Friday, September 27, 2002

This presentation is part of : Heeding Adolescent Voice to Promote Health in Vulnerable Populations

Listening to what Young African-American Adolescents Report about Risk Taking

Nancy Busen, RN, PhD, FNP, BC, associate professor1, Marianne Marcus, RN, EdD, FAAN, professor1, Kirk Von Sternberg, MSW, research associate2, and Thomas Walker, pastor3. (1) School of Nursing, University of Texas, Health Science Center at Houston, Houston, TX, USA, (2) Medical School, University of Texas, Health Science Center at Houston, Houston, TX, USA, (3) Windsor Village, United Methodist Church, Houston, TX, USA

Objectives: The aims of this study were to (1) examine the levels and predictors of social adaptation and risk-taking processes in African American middle school youth from a faith-based community and (2) to examine their ideas about risk-taking and risk. Early adolescence (11-14 years) marks the transition from childhood to adulthood with corresponding vulnerability related to physical, cognitive, social, and emotional changes. As the age of pubescence has declined among African American youth, early experimental behaviors have increased, making them vulnerable to serious health risks, such as sexually transmitted infections and substance abuse.

Design: A correlational design was used to determine relationship between risky behaviors and scores for social adaptation and risk-taking. A descriptive design guided open-ended questions about risk-taking and risk for these young adolescents.

Sample & Setting: Data were collected in a large urban church ministry in the Southwest, the setting for a community-based program designed to prevent substance abuse and HIV among African American youth (Project Bridge). Data collection took place in a quiet space with investigators available to answer questions. The sample included African American boys (n=22) and girls (n=23) between the ages of 11 to 13 years.

Variables Studied: Social adaptation and risk-taking processes, as measured by the Adolescent Risk-Taking Instrument (ARTI), were the dependent variable.
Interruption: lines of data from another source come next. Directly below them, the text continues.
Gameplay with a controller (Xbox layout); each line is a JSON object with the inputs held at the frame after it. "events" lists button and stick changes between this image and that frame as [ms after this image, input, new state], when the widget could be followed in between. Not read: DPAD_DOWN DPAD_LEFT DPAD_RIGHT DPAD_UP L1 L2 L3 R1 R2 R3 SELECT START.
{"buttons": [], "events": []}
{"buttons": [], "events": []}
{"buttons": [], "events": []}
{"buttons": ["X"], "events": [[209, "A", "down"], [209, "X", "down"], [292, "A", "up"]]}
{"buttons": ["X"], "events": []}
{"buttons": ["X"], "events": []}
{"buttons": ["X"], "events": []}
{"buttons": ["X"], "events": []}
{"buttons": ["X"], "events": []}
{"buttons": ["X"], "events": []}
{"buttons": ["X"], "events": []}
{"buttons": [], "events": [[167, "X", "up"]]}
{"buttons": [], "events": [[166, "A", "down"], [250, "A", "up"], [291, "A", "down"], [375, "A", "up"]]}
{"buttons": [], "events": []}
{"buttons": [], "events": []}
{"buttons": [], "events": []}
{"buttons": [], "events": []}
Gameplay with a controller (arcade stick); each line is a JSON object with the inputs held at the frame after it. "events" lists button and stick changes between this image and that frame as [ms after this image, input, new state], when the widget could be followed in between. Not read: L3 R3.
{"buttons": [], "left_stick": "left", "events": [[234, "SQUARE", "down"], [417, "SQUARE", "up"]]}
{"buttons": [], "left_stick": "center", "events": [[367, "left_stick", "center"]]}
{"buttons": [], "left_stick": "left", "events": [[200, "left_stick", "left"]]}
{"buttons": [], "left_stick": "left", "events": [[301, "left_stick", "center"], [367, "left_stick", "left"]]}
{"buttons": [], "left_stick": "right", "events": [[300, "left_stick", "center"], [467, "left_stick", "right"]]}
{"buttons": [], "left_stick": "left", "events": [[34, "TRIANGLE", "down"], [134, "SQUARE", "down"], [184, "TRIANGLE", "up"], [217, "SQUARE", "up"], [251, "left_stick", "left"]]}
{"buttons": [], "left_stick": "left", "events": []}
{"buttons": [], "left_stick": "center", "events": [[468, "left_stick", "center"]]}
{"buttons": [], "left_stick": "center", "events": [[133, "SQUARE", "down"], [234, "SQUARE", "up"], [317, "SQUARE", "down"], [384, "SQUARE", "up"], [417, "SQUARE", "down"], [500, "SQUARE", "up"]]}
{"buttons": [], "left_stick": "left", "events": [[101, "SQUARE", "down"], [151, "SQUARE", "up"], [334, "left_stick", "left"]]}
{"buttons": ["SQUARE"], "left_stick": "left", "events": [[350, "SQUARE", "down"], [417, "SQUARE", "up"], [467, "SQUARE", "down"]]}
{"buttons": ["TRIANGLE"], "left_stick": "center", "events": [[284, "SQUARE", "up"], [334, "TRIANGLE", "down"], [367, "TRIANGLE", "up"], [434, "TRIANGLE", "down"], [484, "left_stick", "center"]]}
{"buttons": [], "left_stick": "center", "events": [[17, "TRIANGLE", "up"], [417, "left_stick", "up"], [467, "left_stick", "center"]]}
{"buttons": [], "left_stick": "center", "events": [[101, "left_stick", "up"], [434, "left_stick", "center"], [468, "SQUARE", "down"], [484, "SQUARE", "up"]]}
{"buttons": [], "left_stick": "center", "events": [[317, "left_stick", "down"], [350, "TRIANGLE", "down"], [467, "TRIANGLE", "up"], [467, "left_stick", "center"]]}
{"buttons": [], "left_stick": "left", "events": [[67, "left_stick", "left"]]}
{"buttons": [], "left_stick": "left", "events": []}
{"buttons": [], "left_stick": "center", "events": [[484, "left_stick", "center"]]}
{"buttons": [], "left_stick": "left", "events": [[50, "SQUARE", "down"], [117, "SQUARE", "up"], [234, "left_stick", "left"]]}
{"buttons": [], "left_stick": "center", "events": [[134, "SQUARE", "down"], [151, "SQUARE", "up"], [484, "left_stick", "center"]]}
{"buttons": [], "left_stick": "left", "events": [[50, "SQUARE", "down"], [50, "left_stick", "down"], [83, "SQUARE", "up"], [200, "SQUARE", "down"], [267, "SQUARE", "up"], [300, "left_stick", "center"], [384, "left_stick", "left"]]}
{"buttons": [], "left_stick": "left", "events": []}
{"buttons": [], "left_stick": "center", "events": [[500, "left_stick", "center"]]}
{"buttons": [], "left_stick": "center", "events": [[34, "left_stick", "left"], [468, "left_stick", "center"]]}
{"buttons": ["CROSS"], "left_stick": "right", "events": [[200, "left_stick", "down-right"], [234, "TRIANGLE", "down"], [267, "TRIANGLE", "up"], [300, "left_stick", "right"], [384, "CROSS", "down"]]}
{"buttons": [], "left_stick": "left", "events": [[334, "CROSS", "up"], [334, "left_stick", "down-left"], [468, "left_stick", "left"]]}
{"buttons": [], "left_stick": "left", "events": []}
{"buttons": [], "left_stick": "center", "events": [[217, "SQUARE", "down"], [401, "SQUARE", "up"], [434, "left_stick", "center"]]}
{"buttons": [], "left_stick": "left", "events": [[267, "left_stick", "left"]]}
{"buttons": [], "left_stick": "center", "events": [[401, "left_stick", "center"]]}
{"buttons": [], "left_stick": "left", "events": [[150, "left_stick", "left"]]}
Predictive variables included gender, reported sexual activity, birth control use, exposure to violence, school problems, and substance abuse recorded from a brief survey, which allowed answers on a 4-point scale ranging from “strongly agree to “strongly disagree”.

Methods: When adolescents were recruited into Project Bridge, a church youth ministry program, they took the ARTI as part of their baseline assessment. Participants and parents or guardians consented. The ARTI contains 44 items, which compose two subscales, social adaptation and risk-taking. Social adaptation represents positive characteristics and processes necessary to avoid negative risk-taking behavior. It includes items such as “I like to make my own decisions”. The risk-taking subscale represents the propensity to take risks. It includes items such as “Knives and guns don’t scare me”. The alpha reliabilities of the subscales in this study were .70 for social adaptation and .87 for risk-taking. The predictive variables other than gender were identified by adolescent focus groups in previous research, as issues of importance for adolescent health. Multiple regression was used to analyze data. Open-ended questions related to ideas about positive and negative qualities and consequences of risk and risk-taking behavior were examined for common themes.

Findings: Risk-taking scores (on a 4-point scale) ranged from 1.30 to 2.30 (M=1.74, SD=0.30) among females and from 1.56 to 3.22 (M=2.06, SD=.49) among males. Male gender (F=6.64, p=0.01) and alcohol use (F=15.09, p=0.00) predicted risk-taking (ARTI). Social adaptation scores (on a 4-point scale) ranged from 1.78 to 2.44 (M=2.13, SD=0.17) for males and from 1.52 to 2.33 (M=2.01, SD=.22) for females, but there were no significant associations. Major themes regarding negative ideas about risk-taking were related to peer pressure, drug use, and aggressive, impulsive and thrill-seeking behaviors. Positive ideas about risk-taking were reflected by statements such as “taking a chance at something, hoping for the best”. Of greatest concern to this sample as a consequence of risk-taking was parental disapproval.

Conclusions: Male gender and alcohol-use were related to risk-taking, a finding consistent with the current literature. Social adaptation scores were relatively low, which may reflect the psychosocial development of these early adolescents. Early adolescents frequently lack self-confidence and social skills. Although girls are known to experience psychosocial maturation sooner than boys, it was not apparent in these data. Major themes related to ideas about risk-taking suggested these early adolescents recognized that risk-taking has both positive and negative qualities and consequences, and that parents are important influences in preventing risky behaviors.

Implications: Interventions such as Project Bridge, which offer support and education before risky behavior becomes habitual should emphasize parental participation. Strategies to enhance social adaptation can be incorporated into programs to bolster personal qualities, which deter risk-taking. It may be useful in these younger adolescents to intensify information and discussion about alcohol use, especially with boys. Because middle-school children rarely seek preventive health services from health care institutions, the community becomes an important avenue for listening to early adolescents and responding to their voice through developmentally and ethnically appropriate community-based programs.